Problem details: Write out the stretch of the Estimator tutorial from "# Tutorial 7: Estimator" through "[Changing logging behavior](#t07logging)" word for word.

Document section:
------------

# Tutorial 7: Estimator

## Overview
In this tutorial, we will talk about:
* [Estimator API](#t07estimator)
    * [Reducing the number of training steps per epoch](#t07train)
    * [Reducing the number of evaluation steps per epoch](#t07eval)
    * [Changing logging behavior](#t07logging)
    * [Monitoring intermediate results during training](#t07intermediate)
* [Trace](#t07trace)
    * [Concept](#t07concept)
    * [Structure](#t07structure)
    * [Usage](#t07usage)
* [Model Testing](#t07testing)
* [Related Apphub Examples](#t07apphub)

`Estimator` is the API that manages everything related to the training loop. It combines `Pipeline` and `Network` together and provides users with fine-grain control over the training loop. Before we demonstrate different ways to control the training loop let's define a template similar to [tutorial 1](./t01_getting_started.ipynb), but this time we will use a PyTorch model.

------------

Given information:
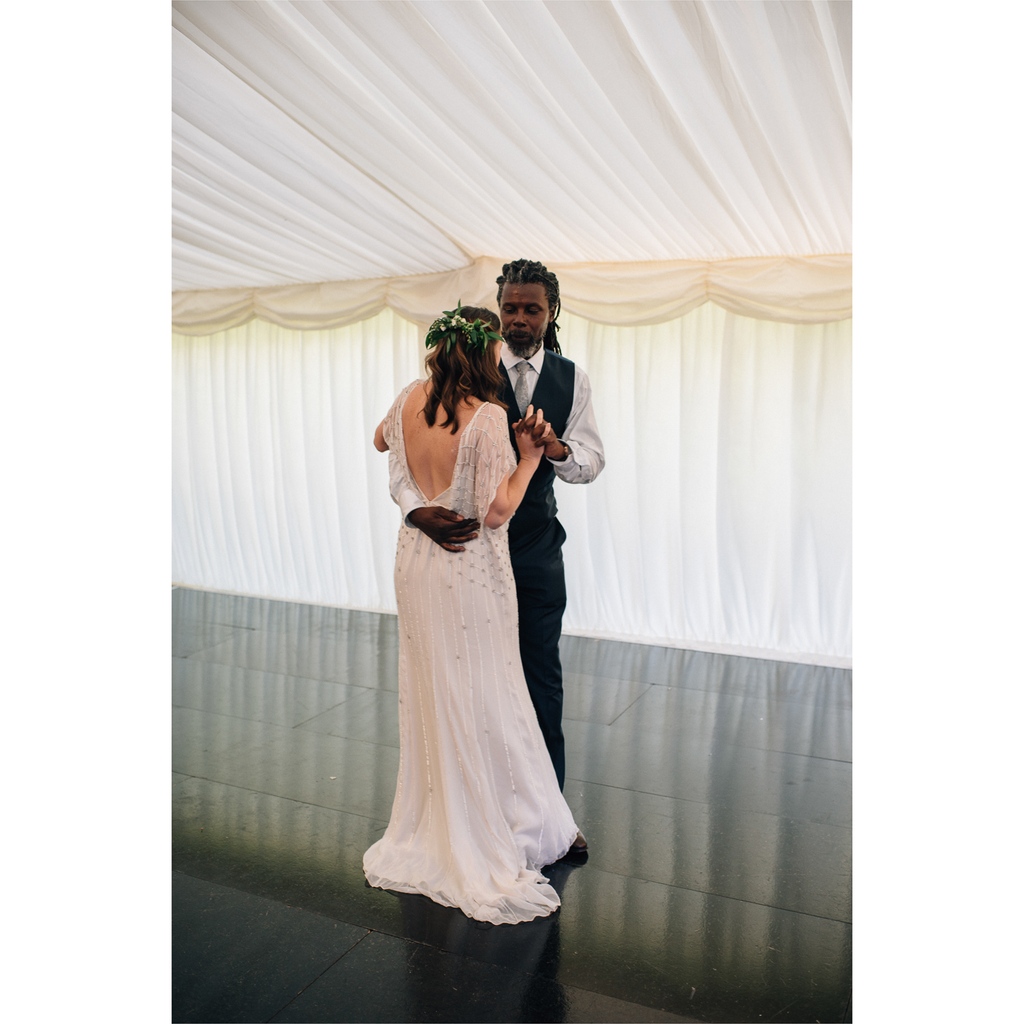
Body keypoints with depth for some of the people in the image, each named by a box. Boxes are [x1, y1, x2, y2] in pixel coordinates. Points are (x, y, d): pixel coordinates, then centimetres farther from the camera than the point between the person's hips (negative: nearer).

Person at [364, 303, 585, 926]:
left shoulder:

------------

Answer section:
# Tutorial 7: Estimator

## Overview
In this tutorial, we will talk about:
* [Estimator API](#t07estimator)
    * [Reducing the number of training steps per epoch](#t07train)
    * [Reducing the number of evaluation steps per epoch](#t07eval)
    * [Changing logging behavior](#t07logging)